I first learned this astonishing fact at the Telluride Economic Summit on Early Childhood Investment. We were there to build business support and advocacy for a state and national early childhood education agenda. The business case for this investment is clear: if the country is to have a competitive global workforce, we need to overcome some dismal facts.

It is an interesting coincidence that in Colorado about one third of students are not ready for grade-level work in kindergarten through first grade and that about 30 percent of high school students fail to graduate. Remember, it is very difficult to close an achievement gap, especially when it opened up before kindergarten.

In a 2008 column, New York Times columnist David Brooks ruefully noted, "by 5, it is possible to predict, with depressing accuracy, who will complete high school and college and who won't."

In just a few weeks, the U.S. Senate Health & Education Committee will consider Early Learning Challenge Fund legislation to make available an $8 billion investment in competitive grants to states that are committed to innovation in early childhood education.
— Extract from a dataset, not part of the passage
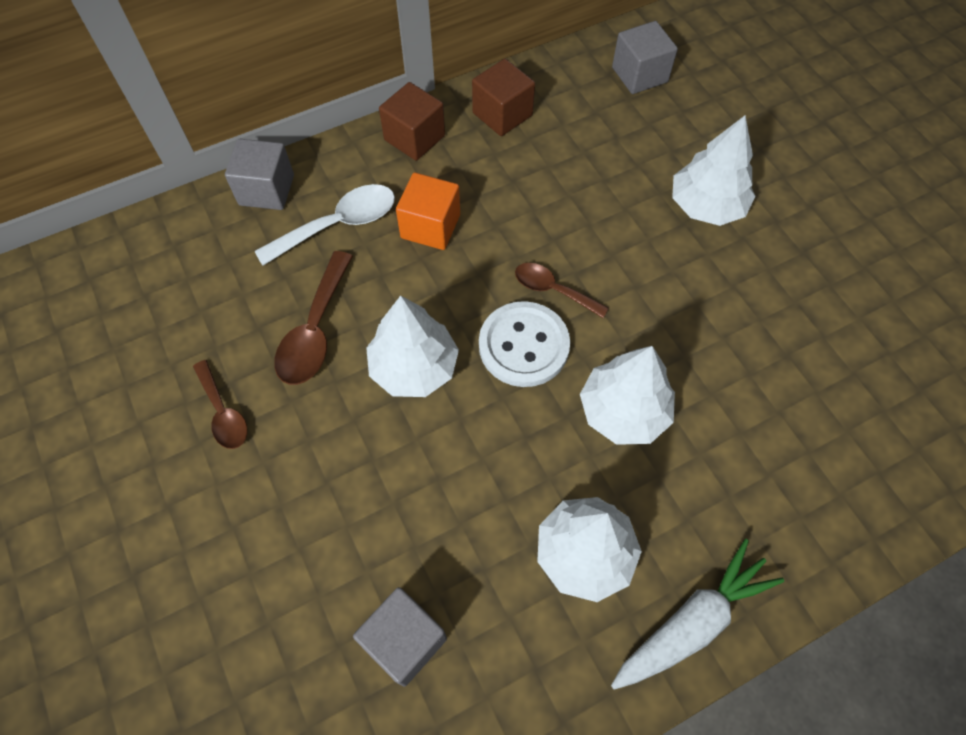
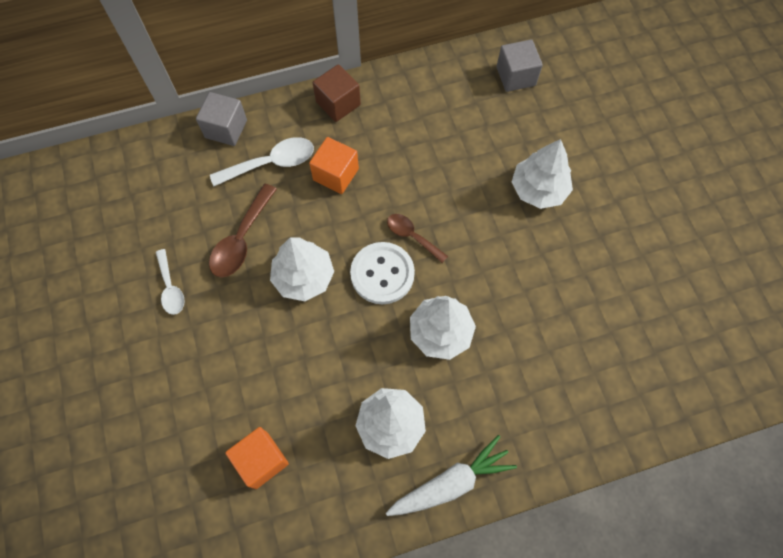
camera: 10 degrees right, 5 degrees up
brown spoon [193,360,248,449] -> white spoon [156,249,185,315]
grey cube [353,587,447,687] -> orange cube [225,427,289,489]
brown cube [472,59,535,136] -> none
Last year, Colorado established quality standards for "school readiness" for children entering kindergarten, and the Ritter administration has expanded at-risk preschool programs and full-day kindergarten. And now have an early childhood education champion in Sen. Michael Bennet on this key committee in Washington. This is an opportune moment that we cannot waste.

Early childhood education reduces the societal cost of children without the skills or knowledge to participate in our economy and our communities. For every $1 states invest in early childhood programs for disadvantaged children, they create about $8 in future savings from reduced welfare, fewer placements in special education and lower prison costs.

These are familiar statistics in the research and policy analysis community, but I was struck by the possibility that the return on investment might be even greater if productivity gains could be measured in addition to social savings.

In 2008, the Colorado Office of Economic Development and International Trade surveyed employers about skills needed in their employees. Employers across the state clamored for a workforce with 21st Century skills: critical thinking and reasoning, information literacy, collaboration, self-direction, and invention. Businesses can teach most technical skills, but not higher order cognitive and social-emotional skills. These skills begin to emerge very early with the development of self-regulation. Young children learn to regulate or control their emotions and actions through nurturing and responsive parents, caregivers, and teachers.

Quality early education is focused like a laser on building the foundations of 21st Century skills because they are aligned with social, emotional and cognitive skills learned in early childhood and translate into adults skills employers need.

Employers report that they need employees who are self-directed and have control of their impulses. Good preschools develop self-regulation.

Employers report they want employees who are critical thinkers and problem solvers. Good preschools introduce children to trial and error experimentation and goal-directed behavior.

Employers report that they need employees who are inventive and innovative in the work place. Good preschools encourage children to take the initiative, be curious, and play as a way of learning.

Finally, employers report they need much better communication and collaboration within the organization and with customers. Good preschools place a high priority on a child's ability to collaborate and share in the classroom and on the playground.

It might take 15 years for today's finger painters to enter the workforce, but expanding early childhood education, especially for disadvantaged children, is an investment in the competitiveness of our county that will pay human, financial and social dividends long into the future.